The following groups of people are eligible for free flu vaccinations, either via their GP or pharmacist;

  • all adults over the age of 65, pregnant women,
  • children aged 2 and 3 years old (on 31 August 2019),
  • people aged 6 months to 64 years with underlying health conditions or those with a learning disability.

These groups are at particular risk from flu and the vaccination is still the best protection against an unpredictable virus.

Social care and hospice workers are also eligible and vaccination will be available through community pharmacy or their registered general practice on presentation of evidence of employment.

Children aged between school years reception and year 6 will be offered the nasal spray at school if appropriate.

Flu is a severe viral infection of the respiratory tract (nose, mouth, throat, bronchial tubes and lungs). It is a highly infectious illness which spreads rapidly in communities and even people with mild or no symptoms can infect others. Flu is different to a common cold; symptoms of flu include a fever, chills, headache, aching muscles and joint pain and fatigue.

Dr Terry Hudsen, a GP and Chair at Sheffield CCG, said: “For most healthy people, flu symptoms can make you feel exhausted and unwell and you have to stay in bed and rest until you get better, but for people with underlying health conditions, children, pregnant women or the elderly flu can be very serious.

“It’s really important that if you are eligible for a free flu jab you take up the offer. It is offered to these vulnerable groups of people because we know that they need it to stay well during the flu season. There is a common myth that the flu vaccination gives you flu - this isn’t true, the injected flu vaccination given to adults contains inactivated flu virus, so it can’t give you the flu.”

People over 65 should have already been invited to flu clinics, if you are in this age bracket and haven’t been invited to a flu clinic yet, please contact your GP.

Pregnant women, parents of children aged 2 and 3 years old, people with underlying health conditions or those with a learning disability should contact their GP to find out when flu clinics are being held in their practice. The clinics for this group of people will run from October.

The elderly, people with long term health conditions and pregnant women will be given the vaccination as an injection and children aged 2 – 18 years old will be offered the nasal spray unless contra-indicated. The NHS vaccinations will be provided free of charge by their GP. Some community pharmacies can offer the vaccinations for these patients from age 18.

If you are not in the at risk groups but would like a flu vaccination, you can pay for the vaccination at your local pharmacy.

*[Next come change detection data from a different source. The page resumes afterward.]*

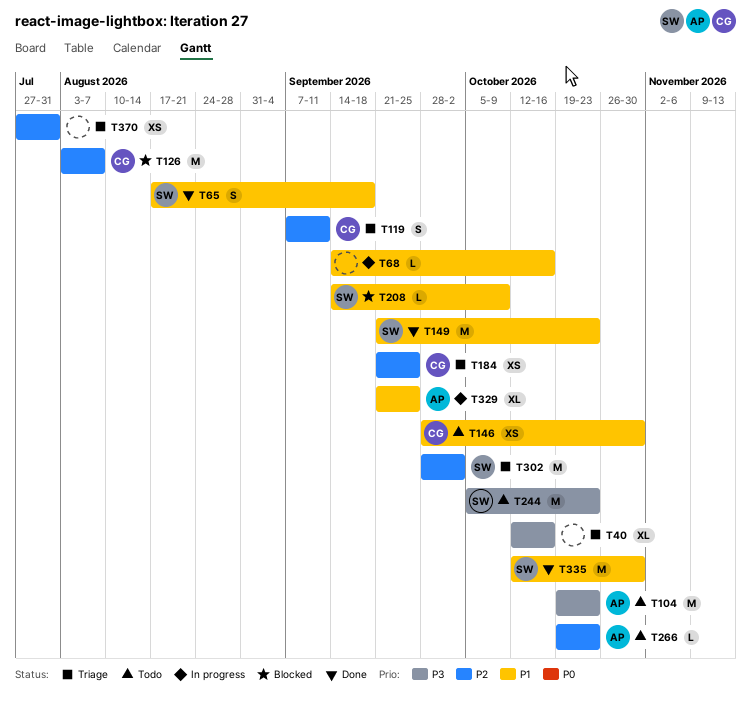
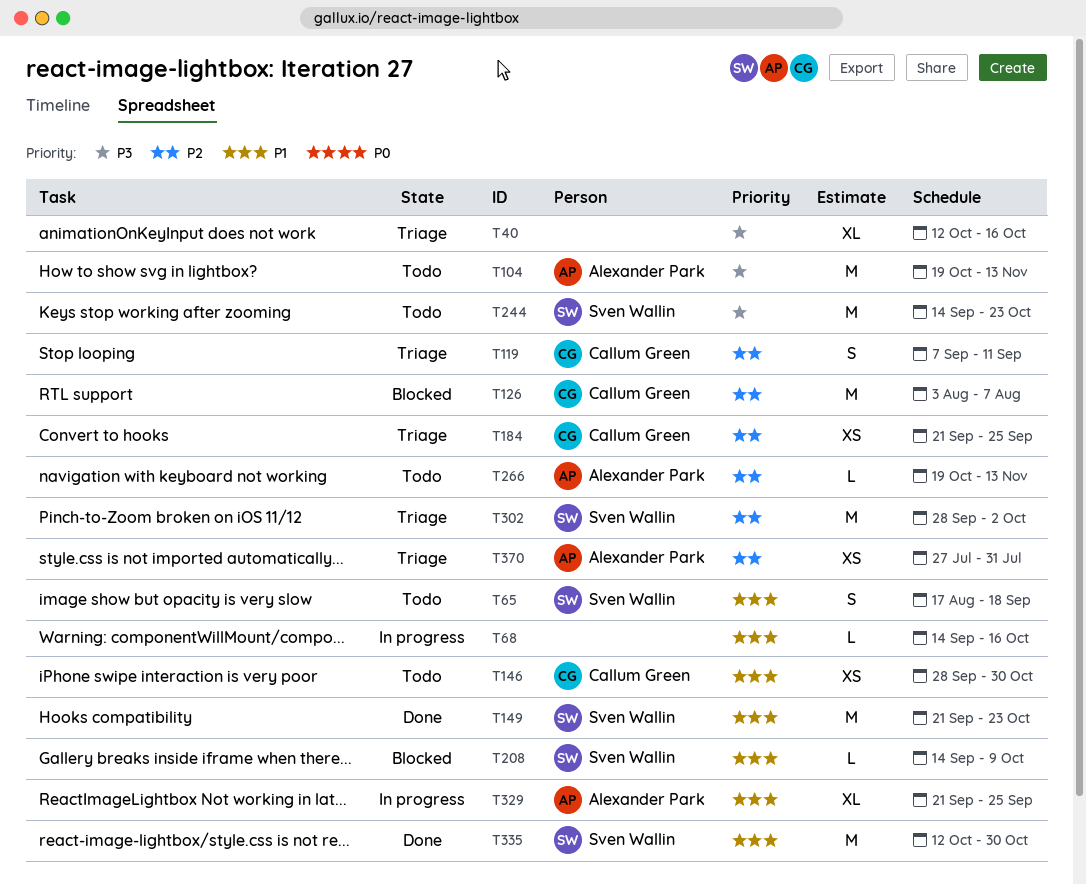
T65, status: Done -> Todo
T104, due: Oct 23 -> Nov 13
T244, start: Oct 5 -> Sep 14
T266, due: Oct 23 -> Nov 13
T370, owner: none -> Alexander Park

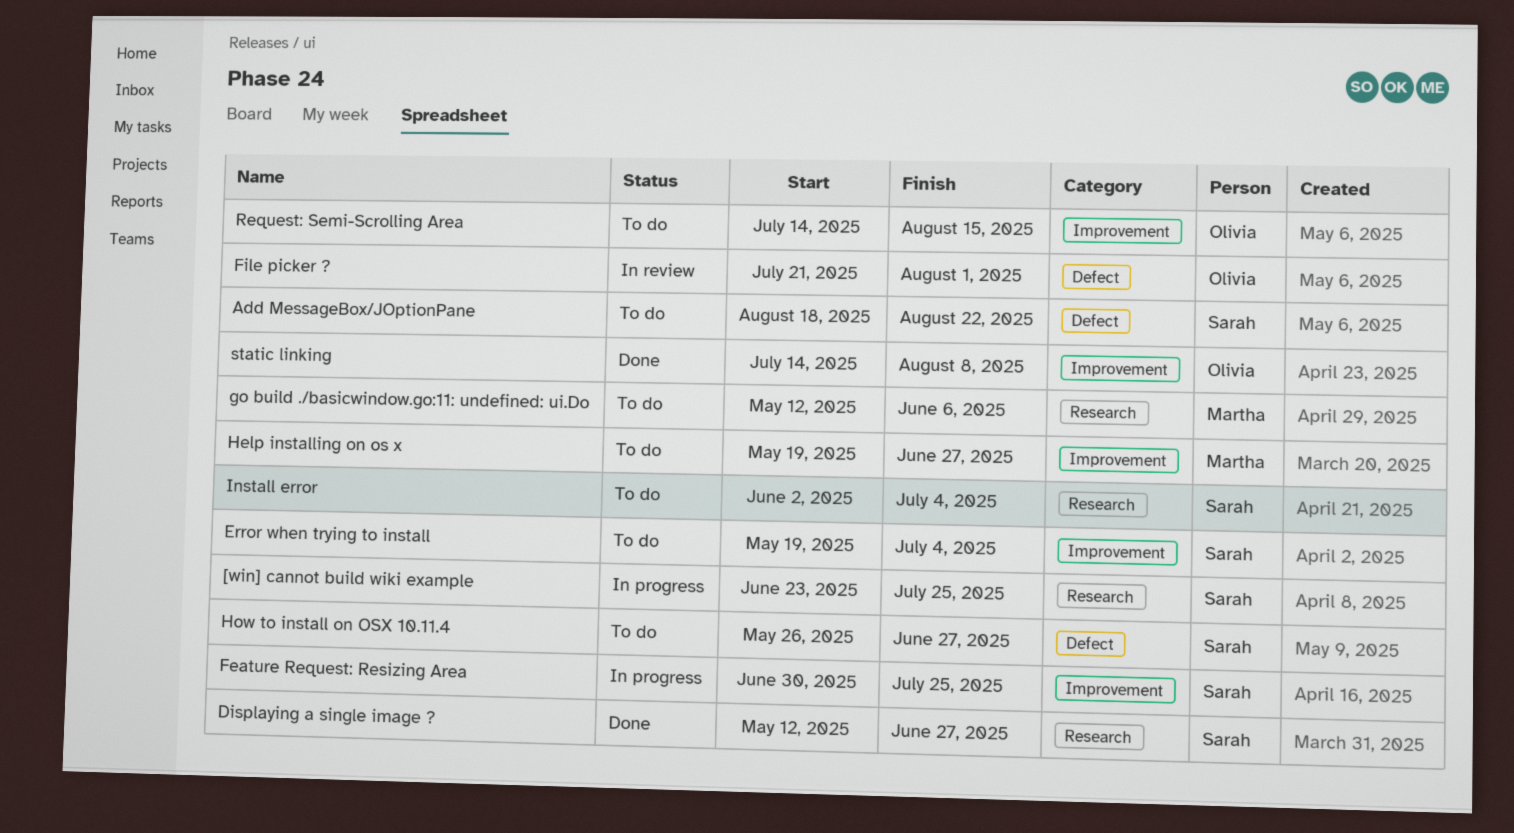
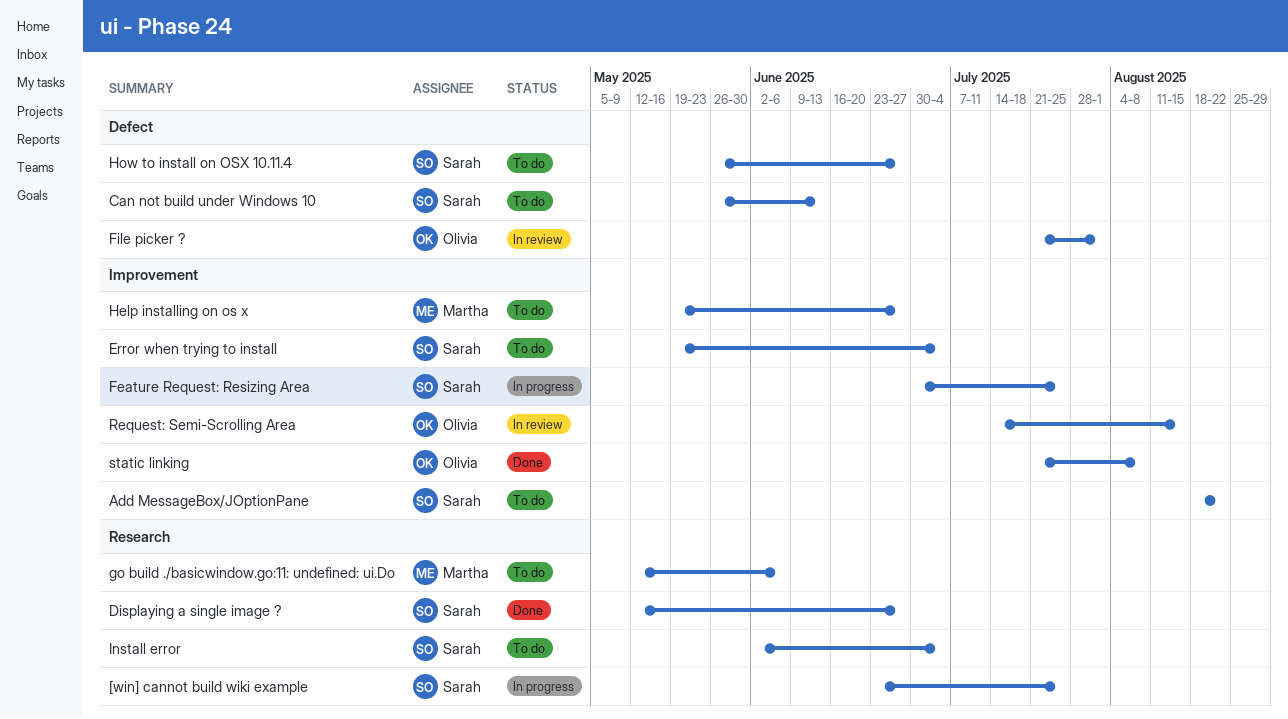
Add MessageBox/JOptionPane, label: Defect -> Improvement
Can not build under Windows 10: none -> present
Request: Semi-Scrolling Area, status: To do -> In review
static linking, start: Jul 14 -> Jul 21

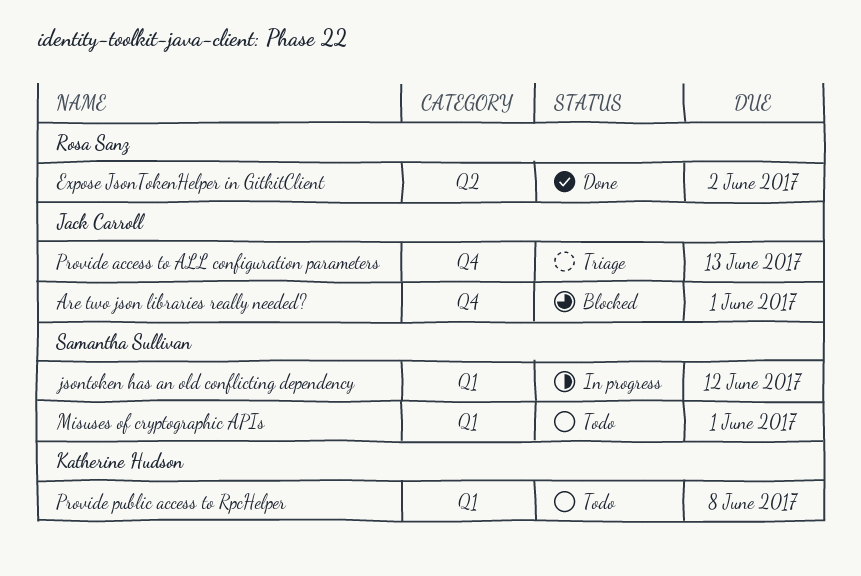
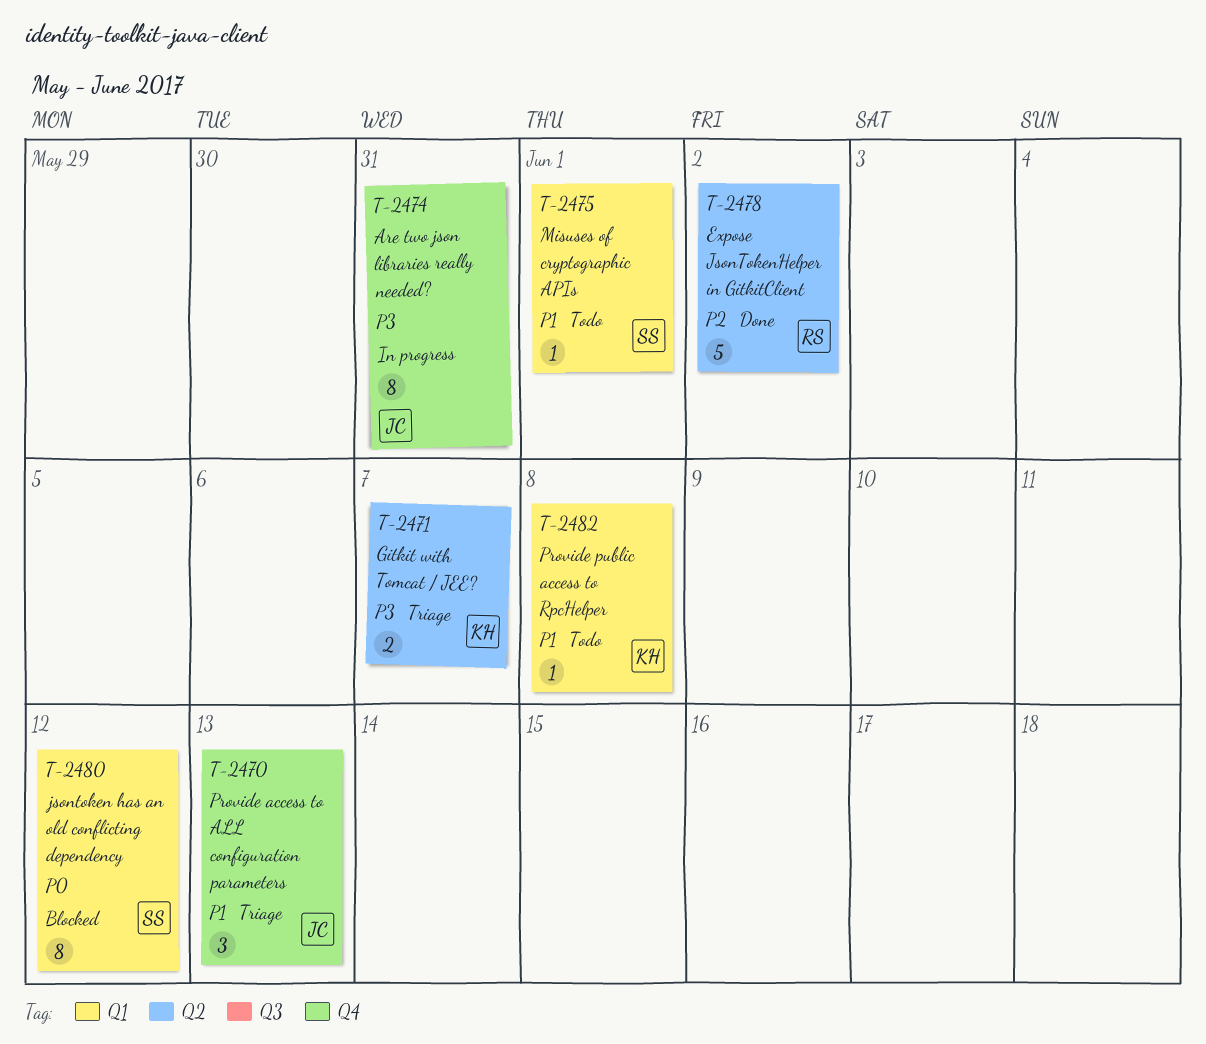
Are two json libraries really needed?, status: Blocked -> In progress
Are two json libraries really needed?, due: Jun 1 -> May 31
Gitkit with Tomcat / JEE?: none -> present
jsontoken has an old conflicting dependency, status: In progress -> Blocked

Dr Hudsen continues: “Aside from having your flu vaccine, the best way to prevent the spread of flu is to practice good hand hygiene. Catch coughs and sneezes in a tissue, throw the tissue away and wash your hands. If you think you have flu, stay home and rest until you feel better, call NHS 111 if you have an underlying health condition or feel really unwell.

“Having a well-stocked medicine cabinet is useful for if flu strikes – paracetamol (or Calpol for children), ibuprofen, aspirin, cough medicine and throat lozenges may help alleviate the symptoms of flu. Remember, your local pharmacists can advise on the medicine you need to help you feel better.”